Last Friday, White House officials made at least two public references to Presidential Policy Directives (PPDs). PPD 1 was cited in a new executive order on computer security and PPD 8 was cited in a White House blog posting on disaster preparedness. Each Directive is a significant expression of national policy. Neither one is classified. And yet neither of them — nor any other Obama Presidential Policy Directive — can be found on the White House website.
The White House decision not to make these documents available is a stark reminder of the incoherence of the Obama Administration’s transparency policy, and its inconsistent implementation.
“Information maintained by the Federal Government is a national asset,” President Obama wrote in his January 21, 2009 memo on transparency and open government. “My Administration will take appropriate action, consistent with law and policy, to disclose information rapidly in forms that the public can readily find and use. Executive departments and agencies should harness new technologies to put information about their operations and decisions online and readily available to the public.”
But as the withholding of the presidential directives illustrates, not even the Obama White House itself complies with this policy, and so its impact in the farther reaches of the executive branch has been muted. Those who seek access to Presidential Policy Directives must look elsewhere.
“I think it’s general policy that we can release a detailed summary of [PPDs],” said deputy national security adviser Michael Froman at a September 22, 2010 White House press briefing, “but as I understand the policy, [it is] not to release the PPDs themselves.”
In accordance with this PPD non-disclosure policy, the Department of State last month denied a FOIA request from Gavin Baker of OMB Watch for a copy of PPD 6 on global development policy. The document was exempt from release, the State Department said, based on “the Presidential communication privilege.”

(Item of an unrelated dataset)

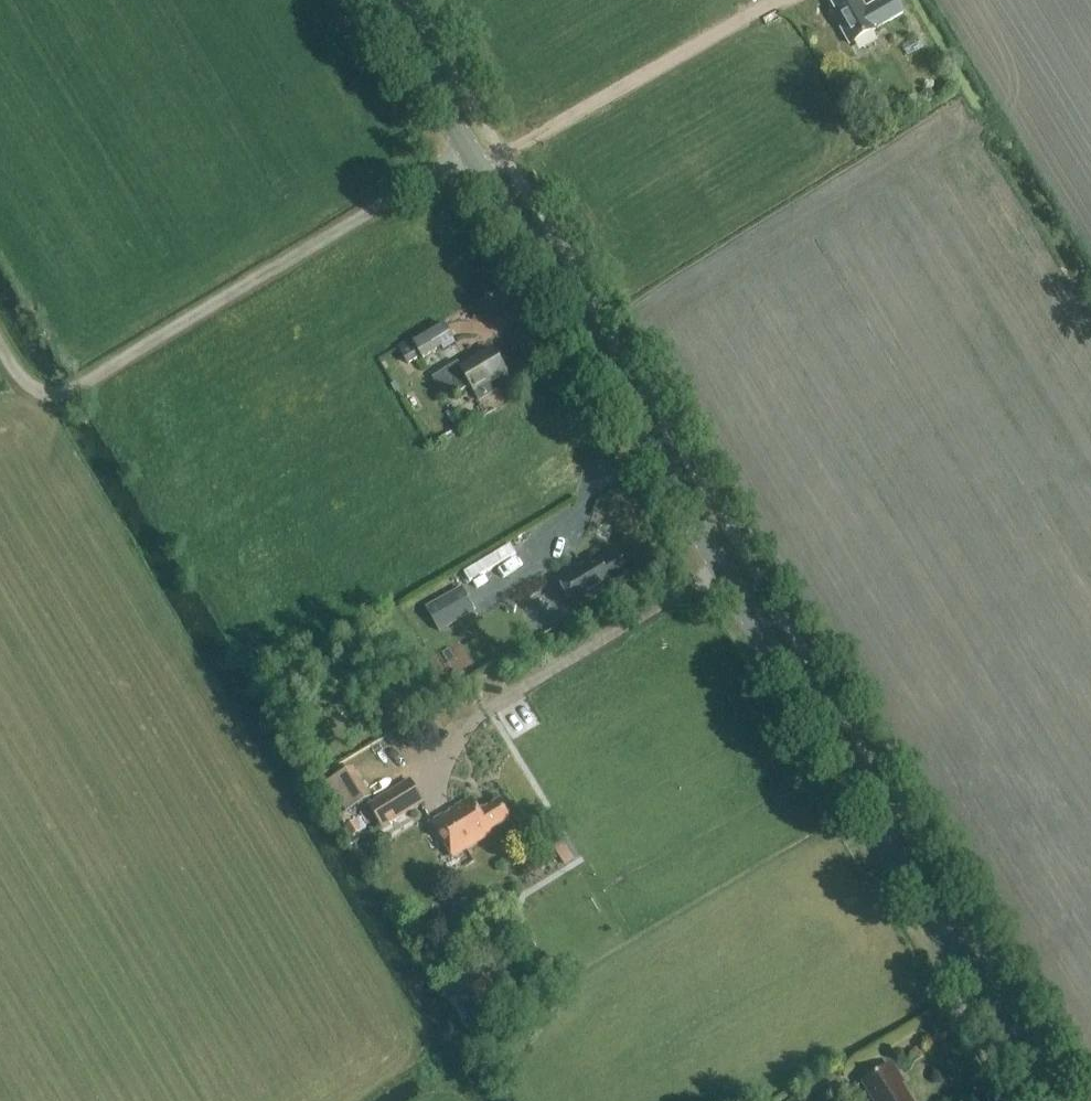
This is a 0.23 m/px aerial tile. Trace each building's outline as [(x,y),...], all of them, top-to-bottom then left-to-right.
[(850,44),(903,15),(895,0),(885,0),(866,11),(860,0),(833,0),(840,13),(834,17),(850,44)] [(445,325),(413,345),(421,359),(454,340),(445,325)] [(459,392),(470,386),(479,400),(493,392),(489,385),(507,374),(492,350),(461,369),(458,363),(444,371),(455,391),(458,389),(459,392)] [(565,589),(577,607),(612,586),(611,583),(627,573),(616,556),(600,566),(598,563),(577,576),(579,580),(565,589)] [(474,612),(461,589),(427,609),(440,631),(474,612)] [(346,811),(370,796),(352,769),(328,784),(346,811)] [(409,781),(369,806),(382,828),(422,803),(409,781)] [(490,831),(509,819),(499,802),(479,814),(470,799),(430,824),(445,847),(446,846),(453,858),(492,834),(490,831)] [(354,822),(346,827),(352,836),(360,831),(354,822)] [(876,1100),(910,1100),(897,1080),(899,1078),(892,1066),(865,1081),(876,1100)]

On the other hand, the full text of PPD 8 on national preparedness has been made available online by the Department of Homeland Security, despite the White House refusal to release it directly and notwithstanding any “Presidential communication privilege.”
Where secrecy has prevailed, unauthorized disclosures have also helped to fill the void in public access. PPD 1 on the Organization of the National Security Council System was obtained from a confidential source shortly after its issuance in February 2009. (The National Security Staff did release a copy of the directive after it was made available online.) PPD 2 on Implementation of the National Strategy for Countering Biological Threats was obtained by the website Public Intelligence through an inadvertent disclosure on a server for U.S. military personnel.

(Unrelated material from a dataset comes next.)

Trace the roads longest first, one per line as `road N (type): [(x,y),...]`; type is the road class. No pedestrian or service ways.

Although no Presidential Policy Directives have been published on the White House website, one Obama Presidential Study Directive — PSD 10 on preventing mass atrocities — was in fact published by the White House last August. This otherwise unremarkable step tends to confirm that there is no serious question of principle or privilege at stake in the decision to publish such directives. Instead, the Obama Administration’s broader anti-transparency policy on presidential directives appears to be driven by an old-fashioned imperative of secrecy for its own sake.